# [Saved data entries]
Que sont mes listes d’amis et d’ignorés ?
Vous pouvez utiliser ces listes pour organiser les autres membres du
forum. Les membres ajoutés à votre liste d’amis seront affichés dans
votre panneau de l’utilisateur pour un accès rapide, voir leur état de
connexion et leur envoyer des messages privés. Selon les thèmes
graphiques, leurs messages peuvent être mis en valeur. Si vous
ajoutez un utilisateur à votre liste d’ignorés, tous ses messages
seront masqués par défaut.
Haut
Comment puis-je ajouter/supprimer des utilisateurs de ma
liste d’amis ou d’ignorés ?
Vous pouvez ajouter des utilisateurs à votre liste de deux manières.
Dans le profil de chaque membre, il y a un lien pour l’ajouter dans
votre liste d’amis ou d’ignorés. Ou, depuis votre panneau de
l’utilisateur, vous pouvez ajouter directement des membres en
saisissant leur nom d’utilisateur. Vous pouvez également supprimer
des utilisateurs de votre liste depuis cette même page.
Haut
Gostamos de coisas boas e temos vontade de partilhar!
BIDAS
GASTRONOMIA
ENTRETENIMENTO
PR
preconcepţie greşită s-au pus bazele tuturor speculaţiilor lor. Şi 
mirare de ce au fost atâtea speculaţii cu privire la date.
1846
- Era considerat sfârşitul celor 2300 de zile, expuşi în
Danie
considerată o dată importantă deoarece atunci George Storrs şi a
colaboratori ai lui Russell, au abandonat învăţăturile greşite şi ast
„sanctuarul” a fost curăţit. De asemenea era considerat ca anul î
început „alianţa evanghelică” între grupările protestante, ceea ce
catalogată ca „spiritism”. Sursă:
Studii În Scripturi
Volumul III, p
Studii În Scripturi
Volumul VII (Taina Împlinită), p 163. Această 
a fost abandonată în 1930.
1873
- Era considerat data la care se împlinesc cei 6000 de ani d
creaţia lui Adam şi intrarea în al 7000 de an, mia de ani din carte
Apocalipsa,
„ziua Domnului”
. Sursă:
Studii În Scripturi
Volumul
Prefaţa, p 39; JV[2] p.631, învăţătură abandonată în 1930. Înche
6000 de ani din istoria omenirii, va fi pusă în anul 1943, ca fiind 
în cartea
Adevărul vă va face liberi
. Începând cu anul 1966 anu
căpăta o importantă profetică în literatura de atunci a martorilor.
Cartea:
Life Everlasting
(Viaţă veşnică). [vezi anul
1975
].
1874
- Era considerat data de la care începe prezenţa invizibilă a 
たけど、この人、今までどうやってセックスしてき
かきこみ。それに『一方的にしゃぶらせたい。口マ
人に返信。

# [WHAT YOU ARE ASKED TO DO]
The records above should be printed exactly, please, from the first line through the line containing "votre panneau de l’utilisateur", with both ends kept and nothing past it.

# [SOLUTION TO THE PROBLEM]
Que sont mes listes d’amis et d’ignorés ?
Vous pouvez utiliser ces listes pour organiser les autres membres du
forum. Les membres ajoutés à votre liste d’amis seront affichés dans
votre panneau de l’utilisateur pour un accès rapide, voir leur état de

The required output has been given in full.